Andreas joue.
La lune apparut au-dessus de la forêt qui s’étendait devant les baraquements. Il fit plus clair. Andreas craignait d’être découvert par ses camarades. Il ne voulait pas qu’on le voie planté là au beau milieu de cette lumière blafarde. Il se propulsa à nouveau jusqu’à son lit.
Deux jours durant il resta sans rien dire et comme perdu dans ses pensées.
Puis la commission vint. Ils étaient appelés l’un après l’autre. Un homme se tenait derrière les tentures qui dissimulaient la commission aux yeux des invalides. L’homme soulevait un pan de la tenture et lançait un nom. Chaque fois, un corps fragile se détachait des rangs, il s’avançait, titubant, clopinant, faisait un bruit de tous les diables, puis il disparaissait derrière le rideau.
Les invalides qui avaient subi l’examen ne réapparaissaient plus. On leur faisait quitter la salle par une autre porte. On leur donnait un papier, ils retournaient à leur baraquement, rassemblaient leurs affaires, puis se traînaient jusqu’au terminus du tramway.
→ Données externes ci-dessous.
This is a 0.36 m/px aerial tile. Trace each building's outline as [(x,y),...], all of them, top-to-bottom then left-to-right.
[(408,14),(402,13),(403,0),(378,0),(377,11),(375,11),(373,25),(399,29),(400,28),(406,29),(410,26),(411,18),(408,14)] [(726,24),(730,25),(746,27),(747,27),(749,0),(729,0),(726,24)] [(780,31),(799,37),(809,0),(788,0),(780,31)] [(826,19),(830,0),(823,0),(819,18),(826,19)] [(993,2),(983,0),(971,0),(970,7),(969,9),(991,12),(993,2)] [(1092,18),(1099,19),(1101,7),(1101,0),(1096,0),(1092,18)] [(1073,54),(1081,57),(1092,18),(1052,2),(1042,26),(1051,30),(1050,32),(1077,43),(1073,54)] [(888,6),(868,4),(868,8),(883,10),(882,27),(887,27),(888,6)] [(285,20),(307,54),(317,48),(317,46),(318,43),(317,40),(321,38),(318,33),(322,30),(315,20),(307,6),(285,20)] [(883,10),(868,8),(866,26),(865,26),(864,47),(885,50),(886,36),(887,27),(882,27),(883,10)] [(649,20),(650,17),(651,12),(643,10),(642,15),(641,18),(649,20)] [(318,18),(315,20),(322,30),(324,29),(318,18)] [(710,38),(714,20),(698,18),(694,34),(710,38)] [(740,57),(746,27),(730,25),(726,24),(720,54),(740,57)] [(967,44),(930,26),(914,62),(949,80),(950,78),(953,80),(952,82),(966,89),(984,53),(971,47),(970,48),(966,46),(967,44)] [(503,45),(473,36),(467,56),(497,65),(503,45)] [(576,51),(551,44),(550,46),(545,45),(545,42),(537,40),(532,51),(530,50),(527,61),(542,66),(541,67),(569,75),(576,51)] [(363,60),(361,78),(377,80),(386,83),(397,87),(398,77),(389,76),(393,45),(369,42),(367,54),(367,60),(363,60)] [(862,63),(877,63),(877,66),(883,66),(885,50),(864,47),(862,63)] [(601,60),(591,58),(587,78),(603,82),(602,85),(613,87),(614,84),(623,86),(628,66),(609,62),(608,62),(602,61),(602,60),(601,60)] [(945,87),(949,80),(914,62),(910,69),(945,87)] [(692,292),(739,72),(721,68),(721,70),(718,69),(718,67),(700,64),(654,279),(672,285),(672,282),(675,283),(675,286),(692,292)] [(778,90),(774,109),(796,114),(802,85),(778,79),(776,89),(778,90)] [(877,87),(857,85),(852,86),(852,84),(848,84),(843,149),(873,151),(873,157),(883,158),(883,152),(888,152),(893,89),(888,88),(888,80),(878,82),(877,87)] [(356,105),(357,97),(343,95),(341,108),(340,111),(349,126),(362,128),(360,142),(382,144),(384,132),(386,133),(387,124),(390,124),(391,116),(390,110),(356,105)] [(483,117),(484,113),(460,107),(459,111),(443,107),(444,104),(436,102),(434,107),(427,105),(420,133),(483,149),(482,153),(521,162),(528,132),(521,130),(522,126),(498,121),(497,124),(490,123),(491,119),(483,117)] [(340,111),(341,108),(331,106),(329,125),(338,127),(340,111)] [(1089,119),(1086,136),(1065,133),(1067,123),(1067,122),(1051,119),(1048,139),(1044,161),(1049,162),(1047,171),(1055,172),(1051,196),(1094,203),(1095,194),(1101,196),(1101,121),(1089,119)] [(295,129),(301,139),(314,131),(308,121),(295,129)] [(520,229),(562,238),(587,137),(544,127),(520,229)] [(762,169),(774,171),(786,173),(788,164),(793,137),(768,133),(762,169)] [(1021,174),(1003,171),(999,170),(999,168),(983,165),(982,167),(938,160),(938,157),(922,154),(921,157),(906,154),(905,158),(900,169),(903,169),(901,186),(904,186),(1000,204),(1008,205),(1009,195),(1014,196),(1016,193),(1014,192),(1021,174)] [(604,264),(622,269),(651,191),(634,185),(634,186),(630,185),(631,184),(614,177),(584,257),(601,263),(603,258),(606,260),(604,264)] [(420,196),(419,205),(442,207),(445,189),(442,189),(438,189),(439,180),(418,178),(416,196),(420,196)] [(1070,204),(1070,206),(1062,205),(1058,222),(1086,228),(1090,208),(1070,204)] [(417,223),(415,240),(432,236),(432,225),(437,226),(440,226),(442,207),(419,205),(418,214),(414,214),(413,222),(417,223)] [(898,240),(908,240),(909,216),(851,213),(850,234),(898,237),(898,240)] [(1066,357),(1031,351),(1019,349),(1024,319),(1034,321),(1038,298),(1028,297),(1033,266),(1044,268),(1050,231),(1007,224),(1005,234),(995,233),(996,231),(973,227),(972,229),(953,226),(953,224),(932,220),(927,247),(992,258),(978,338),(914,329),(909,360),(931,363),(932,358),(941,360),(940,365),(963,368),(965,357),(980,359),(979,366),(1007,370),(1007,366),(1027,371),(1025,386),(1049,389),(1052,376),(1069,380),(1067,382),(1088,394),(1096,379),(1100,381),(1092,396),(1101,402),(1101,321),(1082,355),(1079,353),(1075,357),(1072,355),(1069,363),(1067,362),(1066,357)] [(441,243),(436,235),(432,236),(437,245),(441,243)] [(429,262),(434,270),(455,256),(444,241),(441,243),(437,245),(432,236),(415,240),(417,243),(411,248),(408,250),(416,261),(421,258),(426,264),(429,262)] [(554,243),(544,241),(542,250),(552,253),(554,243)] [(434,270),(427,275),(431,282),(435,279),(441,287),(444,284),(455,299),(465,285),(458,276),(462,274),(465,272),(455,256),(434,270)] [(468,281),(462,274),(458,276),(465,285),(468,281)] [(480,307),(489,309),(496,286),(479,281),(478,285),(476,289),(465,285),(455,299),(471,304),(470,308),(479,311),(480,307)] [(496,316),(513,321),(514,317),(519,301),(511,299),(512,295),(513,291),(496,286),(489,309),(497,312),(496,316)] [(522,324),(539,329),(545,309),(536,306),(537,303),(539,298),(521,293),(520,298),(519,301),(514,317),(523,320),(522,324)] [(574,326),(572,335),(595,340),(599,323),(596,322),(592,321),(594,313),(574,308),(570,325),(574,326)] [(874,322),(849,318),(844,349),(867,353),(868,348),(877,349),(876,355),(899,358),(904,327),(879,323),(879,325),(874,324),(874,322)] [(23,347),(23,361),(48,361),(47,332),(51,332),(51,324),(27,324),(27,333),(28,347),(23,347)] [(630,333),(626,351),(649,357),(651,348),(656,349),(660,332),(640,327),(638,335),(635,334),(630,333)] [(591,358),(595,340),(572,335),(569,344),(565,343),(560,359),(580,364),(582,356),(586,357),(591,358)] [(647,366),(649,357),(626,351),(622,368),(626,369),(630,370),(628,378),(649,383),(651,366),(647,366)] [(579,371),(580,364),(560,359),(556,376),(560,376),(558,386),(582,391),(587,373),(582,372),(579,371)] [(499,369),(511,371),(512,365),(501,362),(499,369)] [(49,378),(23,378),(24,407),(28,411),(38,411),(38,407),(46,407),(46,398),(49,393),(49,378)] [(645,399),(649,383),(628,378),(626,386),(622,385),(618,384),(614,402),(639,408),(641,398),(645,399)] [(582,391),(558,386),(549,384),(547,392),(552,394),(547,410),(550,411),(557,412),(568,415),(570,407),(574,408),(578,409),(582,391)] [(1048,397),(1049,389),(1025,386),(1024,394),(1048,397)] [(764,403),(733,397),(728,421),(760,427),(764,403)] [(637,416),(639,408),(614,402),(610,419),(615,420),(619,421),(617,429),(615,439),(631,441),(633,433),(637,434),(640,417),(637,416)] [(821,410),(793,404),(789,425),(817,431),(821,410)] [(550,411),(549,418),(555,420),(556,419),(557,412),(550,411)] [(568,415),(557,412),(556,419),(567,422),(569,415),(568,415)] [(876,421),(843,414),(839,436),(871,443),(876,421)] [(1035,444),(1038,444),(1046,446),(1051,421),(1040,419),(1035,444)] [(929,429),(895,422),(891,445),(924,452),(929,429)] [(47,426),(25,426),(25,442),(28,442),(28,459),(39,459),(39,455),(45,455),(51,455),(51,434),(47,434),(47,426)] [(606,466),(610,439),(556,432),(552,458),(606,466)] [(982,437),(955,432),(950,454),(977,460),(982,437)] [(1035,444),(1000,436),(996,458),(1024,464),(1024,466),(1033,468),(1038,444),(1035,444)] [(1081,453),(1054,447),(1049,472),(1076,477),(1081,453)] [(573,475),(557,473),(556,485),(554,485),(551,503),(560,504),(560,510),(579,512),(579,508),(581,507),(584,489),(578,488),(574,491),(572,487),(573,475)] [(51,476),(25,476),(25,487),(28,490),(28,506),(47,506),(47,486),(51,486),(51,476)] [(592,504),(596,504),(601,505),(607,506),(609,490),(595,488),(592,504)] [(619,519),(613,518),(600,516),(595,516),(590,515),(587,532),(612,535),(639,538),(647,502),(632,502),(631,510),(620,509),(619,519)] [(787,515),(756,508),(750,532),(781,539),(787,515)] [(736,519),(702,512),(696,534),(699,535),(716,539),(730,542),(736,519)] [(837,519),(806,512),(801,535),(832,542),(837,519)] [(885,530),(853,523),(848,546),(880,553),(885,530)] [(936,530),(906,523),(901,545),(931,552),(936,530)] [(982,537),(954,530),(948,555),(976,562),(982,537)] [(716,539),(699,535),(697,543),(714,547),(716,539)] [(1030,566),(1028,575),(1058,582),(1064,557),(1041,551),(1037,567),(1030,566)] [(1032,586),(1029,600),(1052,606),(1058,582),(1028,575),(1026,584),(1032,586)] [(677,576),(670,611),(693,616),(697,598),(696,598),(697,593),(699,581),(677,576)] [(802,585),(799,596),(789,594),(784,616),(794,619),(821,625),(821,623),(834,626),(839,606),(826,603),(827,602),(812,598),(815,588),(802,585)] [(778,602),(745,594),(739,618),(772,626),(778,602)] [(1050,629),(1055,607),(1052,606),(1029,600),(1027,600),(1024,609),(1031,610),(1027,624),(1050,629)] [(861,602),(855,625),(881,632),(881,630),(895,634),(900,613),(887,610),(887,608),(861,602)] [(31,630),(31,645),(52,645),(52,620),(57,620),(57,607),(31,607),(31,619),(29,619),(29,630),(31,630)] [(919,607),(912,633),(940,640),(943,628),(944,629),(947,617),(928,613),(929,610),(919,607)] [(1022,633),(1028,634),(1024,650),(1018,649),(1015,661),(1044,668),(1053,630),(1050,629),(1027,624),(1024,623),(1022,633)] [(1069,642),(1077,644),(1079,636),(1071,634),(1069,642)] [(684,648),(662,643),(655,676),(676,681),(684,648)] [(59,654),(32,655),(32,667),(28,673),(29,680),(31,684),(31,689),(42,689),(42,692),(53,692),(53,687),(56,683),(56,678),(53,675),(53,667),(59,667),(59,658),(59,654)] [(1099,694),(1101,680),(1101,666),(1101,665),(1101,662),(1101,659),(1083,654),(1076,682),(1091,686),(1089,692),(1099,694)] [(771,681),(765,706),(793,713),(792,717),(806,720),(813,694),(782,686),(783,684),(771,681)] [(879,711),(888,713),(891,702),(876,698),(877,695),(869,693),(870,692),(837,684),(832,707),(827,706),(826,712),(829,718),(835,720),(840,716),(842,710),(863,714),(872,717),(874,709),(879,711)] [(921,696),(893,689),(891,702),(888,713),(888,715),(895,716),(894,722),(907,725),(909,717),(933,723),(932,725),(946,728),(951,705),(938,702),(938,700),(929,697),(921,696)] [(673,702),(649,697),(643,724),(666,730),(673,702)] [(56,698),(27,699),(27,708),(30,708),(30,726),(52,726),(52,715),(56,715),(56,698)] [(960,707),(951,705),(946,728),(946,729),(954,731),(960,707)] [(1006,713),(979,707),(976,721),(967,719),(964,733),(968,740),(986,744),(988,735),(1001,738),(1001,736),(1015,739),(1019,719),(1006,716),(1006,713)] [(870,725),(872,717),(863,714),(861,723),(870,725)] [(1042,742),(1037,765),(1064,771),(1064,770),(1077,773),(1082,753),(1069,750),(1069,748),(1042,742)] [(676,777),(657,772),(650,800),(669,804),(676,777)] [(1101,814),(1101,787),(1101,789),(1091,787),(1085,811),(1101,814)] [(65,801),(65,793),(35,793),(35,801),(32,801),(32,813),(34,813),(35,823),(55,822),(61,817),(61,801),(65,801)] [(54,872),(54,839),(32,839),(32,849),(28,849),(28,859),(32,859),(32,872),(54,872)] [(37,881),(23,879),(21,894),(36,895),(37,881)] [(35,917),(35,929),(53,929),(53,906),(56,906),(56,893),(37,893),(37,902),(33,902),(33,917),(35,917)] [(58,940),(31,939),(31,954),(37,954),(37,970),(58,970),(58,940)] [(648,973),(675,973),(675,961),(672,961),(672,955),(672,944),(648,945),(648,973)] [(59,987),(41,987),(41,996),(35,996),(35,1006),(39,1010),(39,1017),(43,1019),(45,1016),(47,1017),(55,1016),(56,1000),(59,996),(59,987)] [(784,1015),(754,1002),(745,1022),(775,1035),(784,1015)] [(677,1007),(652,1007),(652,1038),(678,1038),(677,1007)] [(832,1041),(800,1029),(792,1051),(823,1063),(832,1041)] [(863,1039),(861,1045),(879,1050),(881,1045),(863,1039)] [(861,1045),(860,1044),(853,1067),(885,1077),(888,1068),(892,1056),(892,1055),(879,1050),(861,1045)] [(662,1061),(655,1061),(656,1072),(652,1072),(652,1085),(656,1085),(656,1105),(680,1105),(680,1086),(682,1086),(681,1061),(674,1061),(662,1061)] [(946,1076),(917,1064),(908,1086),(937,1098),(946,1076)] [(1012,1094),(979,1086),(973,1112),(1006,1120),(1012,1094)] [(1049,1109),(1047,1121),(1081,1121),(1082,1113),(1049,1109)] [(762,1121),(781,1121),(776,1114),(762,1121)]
Andreas attendait au milieu des autres, mais sans prendre part aux discussions qu’ils avaient à voix basse. Il se taisait, comme quelqu’un qui ne veut pas se trahir et qui vit dans la peur que la moindre déclaration de sa part ne révèle un secret de la plus haute importance.
L’homme écarta le rideau et lança le nom d’Andreas Pum. Pendant un court instant, on n’entendit plus rien. Puis Andreas Pum s’avança en martelant le plancher de ses béquilles.
Soudain, Andreas fut saisi de tremblements. Il venait de voir le président de la commission, un officier supérieur au col doré et à la barbe blonde. La barbe, le visage, le col de l’uniforme se confondirent en une masse blanche et dorée. Quelqu’un dit :
— Encore un trembleur.
Les béquilles, dans les mains d’Andreas, commencèrent à sautiller toutes seules sur le plancher. Deux employés aux écritures se levèrent d’un bond et se précipitèrent vers Andreas pour le soutenir.
— Licence ! ordonna la voix de l’officier supérieur.
Les employés aux écritures appuyèrent sur ses épaules pour le forcer à s’asseoir, puis se hâtèrent de retourner à leur travail. L’instant d’après, ils étaient penchés sur leur pupitre, et déjà leurs plumes dansaient et crissaient sur le papier.
Andreas se retrouva avec une liasse de documents dans sa main agitée et il sortit en clopinant.
Le tremblement s’arrêta quand il emballa ses affaires. Il se dit alors : « C’est un miracle ! Un vrai miracle ! »
Il attendit dans les toilettes que tous ses camarades soient partis. Puis il compta son argent.
Dans le tramway, les gens lui offrirent leur place. Il choisit la meilleure. Il s’assit en face de l’entrée. Il avait posé sa béquille à côté de lui, et elle barrait le passage comme la barrière d’un poste frontière. Tout le monde regardait Andreas.
Il se rendit dans un hospice qu’il connaissait.
III
L’orgue de Barbarie provient de la fabrique de limonaires Drecolli & Co. Il a la forme d’un cube et repose sur un tréteau de bois escamotable et portable. L’instrument est muni de deux courroies qui permettent à Andreas de le porter comme un sac à dos. La paroi gauche de l’instrument ne comporte pas moins de huit boutons qui permettent de sélectionner l’air qu’on désire jouer. Il y a huit cylindres à l’intérieur. Parmi lesquels l’hymne national et la Lorelei.
Andreas Pum a mis sa licence dans un portefeuille qu’il s’est fabriqué avec la vieille reliure en cuir d’un calepin trouvé par hasard dans un dépotoir devant lequel il passe tous les jours.